Leaving out all images, write out the records that follow exactly.

Camera geometry data
◇ ◇ ◇ ◇ ◇
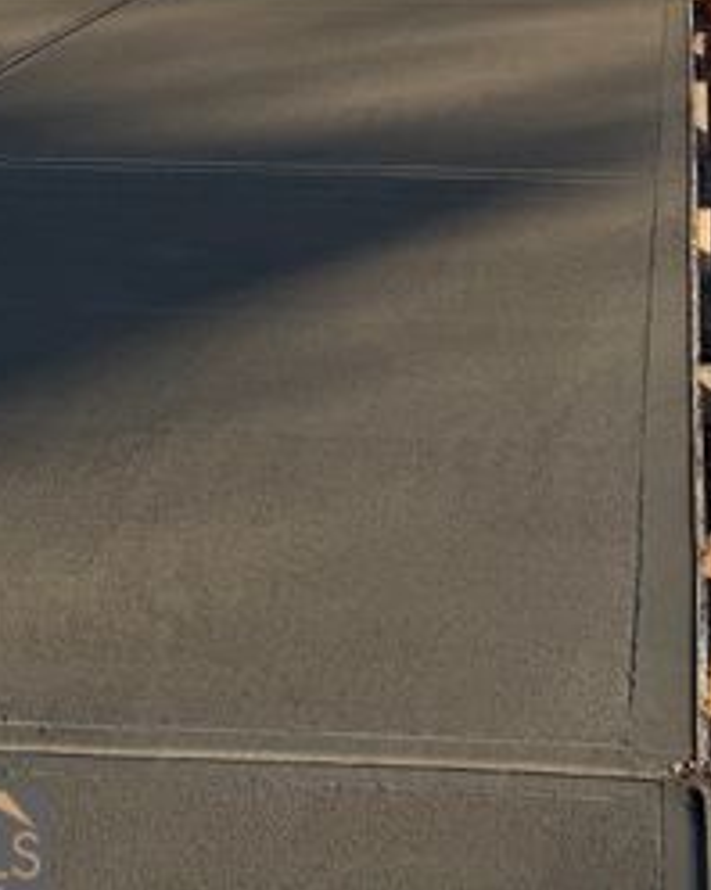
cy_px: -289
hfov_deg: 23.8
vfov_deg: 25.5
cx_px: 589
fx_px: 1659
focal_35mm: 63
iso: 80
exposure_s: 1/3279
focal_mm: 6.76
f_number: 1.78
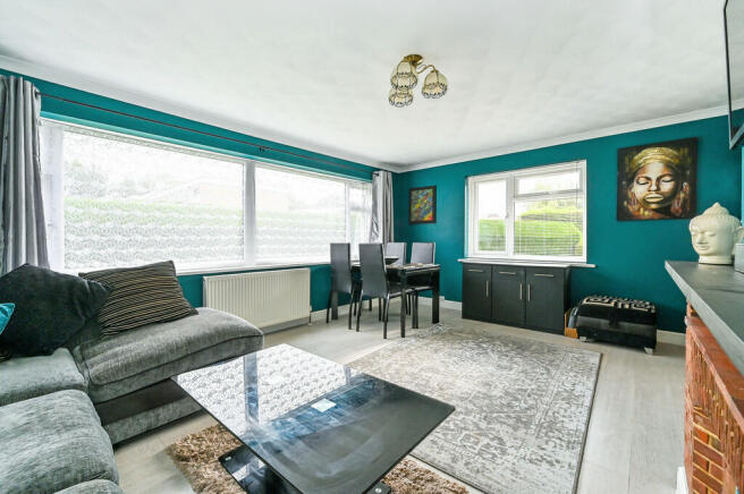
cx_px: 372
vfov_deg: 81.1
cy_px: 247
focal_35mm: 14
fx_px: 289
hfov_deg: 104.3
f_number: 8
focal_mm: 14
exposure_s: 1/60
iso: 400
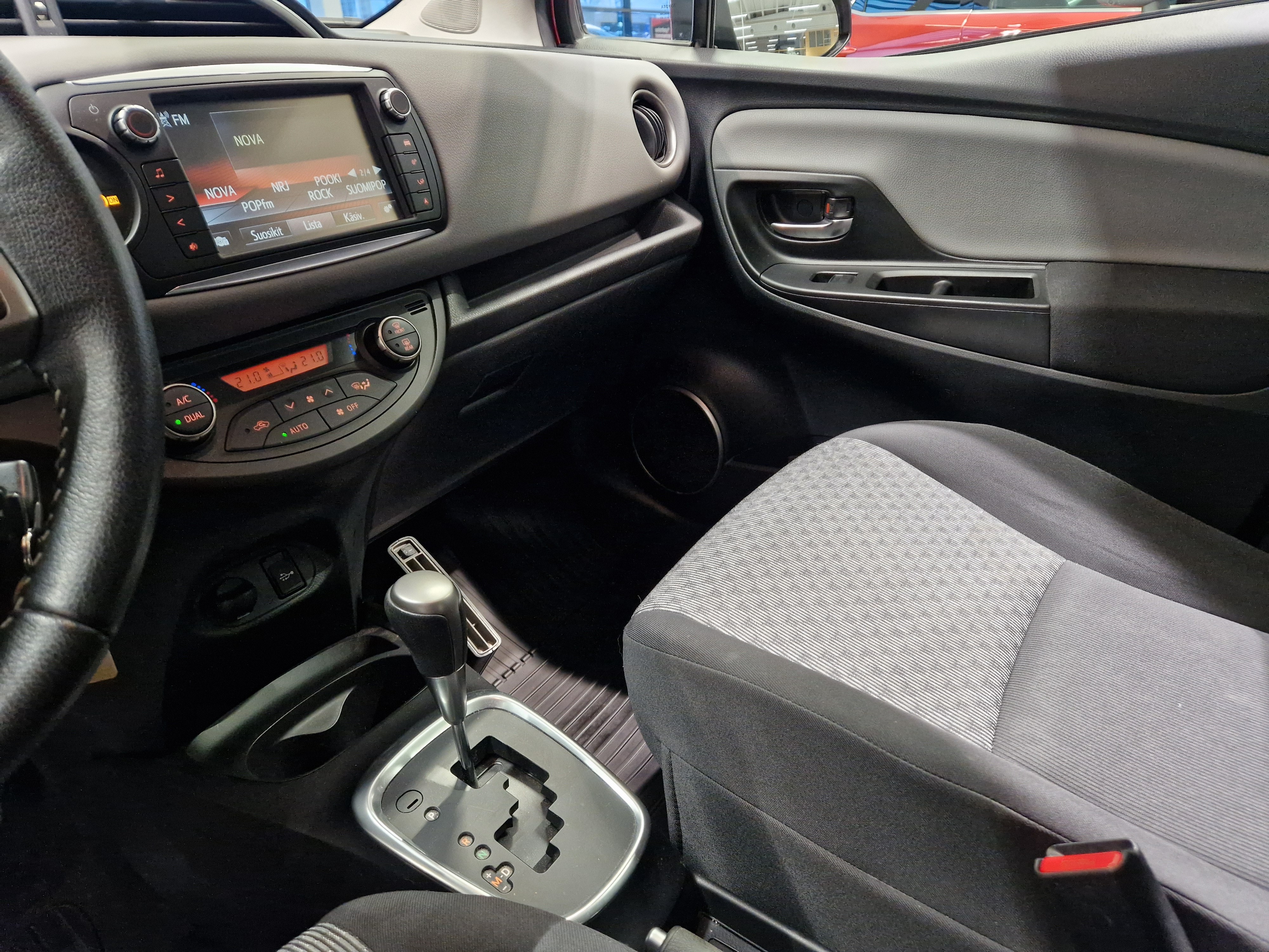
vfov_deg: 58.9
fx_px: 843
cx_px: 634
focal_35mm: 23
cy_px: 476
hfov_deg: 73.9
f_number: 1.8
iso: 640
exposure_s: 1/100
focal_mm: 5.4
◇ ◇ ◇ ◇ ◇
- **EXPECTED ANSWER**:
cy_px: -289
hfov_deg: 23.8
vfov_deg: 25.5
cx_px: 589
fx_px: 1659
focal_35mm: 63
iso: 80
exposure_s: 1/3279
focal_mm: 6.76
f_number: 1.78
cx_px: 372
vfov_deg: 81.1
cy_px: 247
focal_35mm: 14
fx_px: 289
hfov_deg: 104.3
f_number: 8
focal_mm: 14
exposure_s: 1/60
iso: 400
vfov_deg: 58.9
fx_px: 843
cx_px: 634
focal_35mm: 23
cy_px: 476
hfov_deg: 73.9
f_number: 1.8
iso: 640
exposure_s: 1/100
focal_mm: 5.4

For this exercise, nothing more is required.